No entanto, ele já esteve na linha de frente: "Eu estava em um prédio que foi atingido por uma bomba. Foi um milagre eu ter sobrevivido."
Mikhail prefere não falar sobre mortos e feridos do exército russo. Ele vê o propósito da guerra como "proteger a população de língua russa contra os ataques de grupos nacionalistas". Mikhail promete "voltar com uma vitória", mesmo sem saber exatamente como seria essa vitória.
Medo, propaganda e ignorância
De acordo com dados oficiais, 300 mil pessoas foram mobilizadas pelo governo russo, e outras 18 mil se voluntariaram.

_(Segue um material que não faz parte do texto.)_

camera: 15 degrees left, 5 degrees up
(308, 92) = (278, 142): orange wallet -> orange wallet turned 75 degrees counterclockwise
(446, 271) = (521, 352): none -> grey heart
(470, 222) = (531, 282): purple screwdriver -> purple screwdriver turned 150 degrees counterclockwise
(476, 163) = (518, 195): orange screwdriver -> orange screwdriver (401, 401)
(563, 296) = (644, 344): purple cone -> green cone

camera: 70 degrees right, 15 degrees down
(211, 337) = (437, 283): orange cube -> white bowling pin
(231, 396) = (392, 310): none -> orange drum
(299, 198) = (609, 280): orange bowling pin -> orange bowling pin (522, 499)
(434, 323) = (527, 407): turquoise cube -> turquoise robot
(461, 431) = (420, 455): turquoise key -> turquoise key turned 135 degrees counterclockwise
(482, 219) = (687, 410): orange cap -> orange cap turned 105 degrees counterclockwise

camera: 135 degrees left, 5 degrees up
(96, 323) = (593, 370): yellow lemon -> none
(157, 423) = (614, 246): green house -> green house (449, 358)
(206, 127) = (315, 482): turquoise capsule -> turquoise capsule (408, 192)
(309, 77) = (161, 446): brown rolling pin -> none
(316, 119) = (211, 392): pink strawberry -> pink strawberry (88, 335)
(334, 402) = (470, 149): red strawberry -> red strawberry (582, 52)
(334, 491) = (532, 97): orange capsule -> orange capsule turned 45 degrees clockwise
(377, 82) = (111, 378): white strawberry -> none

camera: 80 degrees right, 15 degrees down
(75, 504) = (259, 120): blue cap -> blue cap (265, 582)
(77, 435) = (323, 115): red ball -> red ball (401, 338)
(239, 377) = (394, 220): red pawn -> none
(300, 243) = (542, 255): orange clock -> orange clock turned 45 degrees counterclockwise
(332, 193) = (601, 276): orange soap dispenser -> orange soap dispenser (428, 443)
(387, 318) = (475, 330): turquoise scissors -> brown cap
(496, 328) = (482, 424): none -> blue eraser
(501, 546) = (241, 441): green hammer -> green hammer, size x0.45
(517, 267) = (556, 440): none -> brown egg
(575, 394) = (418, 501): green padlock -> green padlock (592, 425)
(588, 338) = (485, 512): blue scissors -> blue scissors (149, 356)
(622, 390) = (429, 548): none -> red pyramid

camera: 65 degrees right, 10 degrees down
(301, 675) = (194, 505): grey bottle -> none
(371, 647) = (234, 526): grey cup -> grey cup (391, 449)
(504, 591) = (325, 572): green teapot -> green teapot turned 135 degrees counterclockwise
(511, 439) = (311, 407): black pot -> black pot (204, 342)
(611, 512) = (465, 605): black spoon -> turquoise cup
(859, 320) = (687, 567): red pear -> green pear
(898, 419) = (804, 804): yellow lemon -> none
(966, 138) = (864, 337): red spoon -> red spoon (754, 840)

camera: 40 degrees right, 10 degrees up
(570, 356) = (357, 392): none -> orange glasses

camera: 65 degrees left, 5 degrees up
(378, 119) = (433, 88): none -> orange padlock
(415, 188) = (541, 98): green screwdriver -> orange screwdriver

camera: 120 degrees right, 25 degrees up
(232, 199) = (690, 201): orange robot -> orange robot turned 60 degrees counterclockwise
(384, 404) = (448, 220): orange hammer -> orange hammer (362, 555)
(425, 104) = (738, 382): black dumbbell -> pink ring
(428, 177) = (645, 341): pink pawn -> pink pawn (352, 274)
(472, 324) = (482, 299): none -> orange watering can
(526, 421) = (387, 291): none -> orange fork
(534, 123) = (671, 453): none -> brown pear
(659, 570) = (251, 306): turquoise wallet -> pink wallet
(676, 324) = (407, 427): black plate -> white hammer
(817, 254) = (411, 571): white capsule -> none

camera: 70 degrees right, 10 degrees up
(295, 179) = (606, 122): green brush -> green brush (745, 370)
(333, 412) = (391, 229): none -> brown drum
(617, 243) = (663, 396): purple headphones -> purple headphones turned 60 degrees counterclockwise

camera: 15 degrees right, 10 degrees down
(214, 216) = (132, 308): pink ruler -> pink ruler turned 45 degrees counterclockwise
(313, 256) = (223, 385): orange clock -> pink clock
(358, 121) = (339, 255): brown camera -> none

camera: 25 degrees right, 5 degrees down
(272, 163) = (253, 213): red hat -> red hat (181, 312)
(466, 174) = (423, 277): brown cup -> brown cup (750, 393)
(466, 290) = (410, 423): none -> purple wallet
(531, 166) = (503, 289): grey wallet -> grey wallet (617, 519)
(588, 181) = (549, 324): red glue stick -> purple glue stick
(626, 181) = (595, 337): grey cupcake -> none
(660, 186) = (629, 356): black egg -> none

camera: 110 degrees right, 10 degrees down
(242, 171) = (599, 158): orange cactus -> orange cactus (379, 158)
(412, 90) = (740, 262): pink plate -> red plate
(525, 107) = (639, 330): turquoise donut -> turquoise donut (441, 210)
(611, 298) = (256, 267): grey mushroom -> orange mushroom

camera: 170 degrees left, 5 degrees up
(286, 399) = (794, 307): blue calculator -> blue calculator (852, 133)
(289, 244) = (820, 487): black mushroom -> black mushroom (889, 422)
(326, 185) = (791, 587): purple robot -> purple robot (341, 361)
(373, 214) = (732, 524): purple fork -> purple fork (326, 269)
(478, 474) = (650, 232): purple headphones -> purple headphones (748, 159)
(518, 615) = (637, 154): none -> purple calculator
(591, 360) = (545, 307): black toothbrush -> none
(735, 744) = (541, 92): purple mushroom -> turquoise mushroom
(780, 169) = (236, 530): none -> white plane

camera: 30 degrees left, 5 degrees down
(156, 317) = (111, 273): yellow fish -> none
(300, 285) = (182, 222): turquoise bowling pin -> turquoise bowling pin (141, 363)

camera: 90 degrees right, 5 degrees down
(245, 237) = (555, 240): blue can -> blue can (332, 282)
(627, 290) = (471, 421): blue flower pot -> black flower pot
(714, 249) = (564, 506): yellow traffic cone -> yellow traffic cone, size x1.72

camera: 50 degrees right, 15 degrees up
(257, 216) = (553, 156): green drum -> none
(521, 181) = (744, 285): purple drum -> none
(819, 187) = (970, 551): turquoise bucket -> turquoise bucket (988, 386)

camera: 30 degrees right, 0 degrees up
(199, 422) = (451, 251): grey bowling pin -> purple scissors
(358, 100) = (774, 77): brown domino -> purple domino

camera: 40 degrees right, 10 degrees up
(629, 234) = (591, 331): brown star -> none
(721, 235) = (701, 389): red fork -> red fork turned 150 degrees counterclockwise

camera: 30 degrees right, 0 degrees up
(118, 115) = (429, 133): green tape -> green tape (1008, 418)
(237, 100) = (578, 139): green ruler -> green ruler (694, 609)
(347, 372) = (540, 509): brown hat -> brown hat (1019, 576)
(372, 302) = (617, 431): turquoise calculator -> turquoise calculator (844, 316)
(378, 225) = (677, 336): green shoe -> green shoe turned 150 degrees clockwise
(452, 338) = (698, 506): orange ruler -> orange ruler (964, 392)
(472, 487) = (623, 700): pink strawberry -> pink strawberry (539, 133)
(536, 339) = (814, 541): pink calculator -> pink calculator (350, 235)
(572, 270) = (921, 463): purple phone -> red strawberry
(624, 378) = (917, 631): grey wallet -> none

"Há voluntários, mas aparentemente não tantos. E há outros, principalmente ex-militares, que respondem ao chamado da pátria e concordam em ser um recurso militar para o país", afirma Nikolay Mitrokhin, do Centro de Pesquisa para a Europa Oriental da Universidade de Bremen. A maioria, no entanto, não quer se alistar no Exército, mas teme ser perseguida por isso, aponta pesquisador.
Para Margarita Zavadskaya, pesquisadora do Instituto Aleksanteri de Estudos Russos e do Leste Europeu da Universidade de Helsinque, os homens que buscam justiça no departamento de alistamento estão iludidos.
"Eles não querem acreditar que o Estado envia pessoas arbitrariamente para a guerra e as trata como se fossem bucha de canhão", diz. De acordo com Zavadskaya, os homens seguem as ordens do Estado porque "muitos deles estão empregados em órgãos governamentais ou empresas estatais".
A psicóloga Maria Potudina acredita que muitos dos convocados não estão cientes do real perigo da guerra: "Isto é principalmente culpa da propaganda, que esconde o número de baixas como se elas não existissem."
Grande parte dos convocados seriam menos instruídos e que mal conhecem seus direitos. Além disso, as pessoas são ensinadas desde o jardim de infância a não ter suas próprias opiniões e a se subordinar, aponta a psicóloga.
"A terceira razão é que, para muitos homens, é pior parecer covarde do que ir para a guerra", lamenta.
Pawel, o motorista da Sibéria Ocidental, diz não saber o que os políticos pretendem com a guerra. "Seria melhor se continuássemos a viver como antes", diz.
Anton Truschin está preocupado, porque, para ele, não está claro como este conflito pode terminar.
Alexei, por sua vez, recomenda que se fortaleça o psicológico. "Muitos amigos viram tanta coisa que suas cabeças não estão mais funcionando direito. Eles não conseguem voltar à vida normal", conta.
E Mikhail, que está no front de batalha, diz ter ouvido falar de "mortes sem sentido" e não querer isso para ele.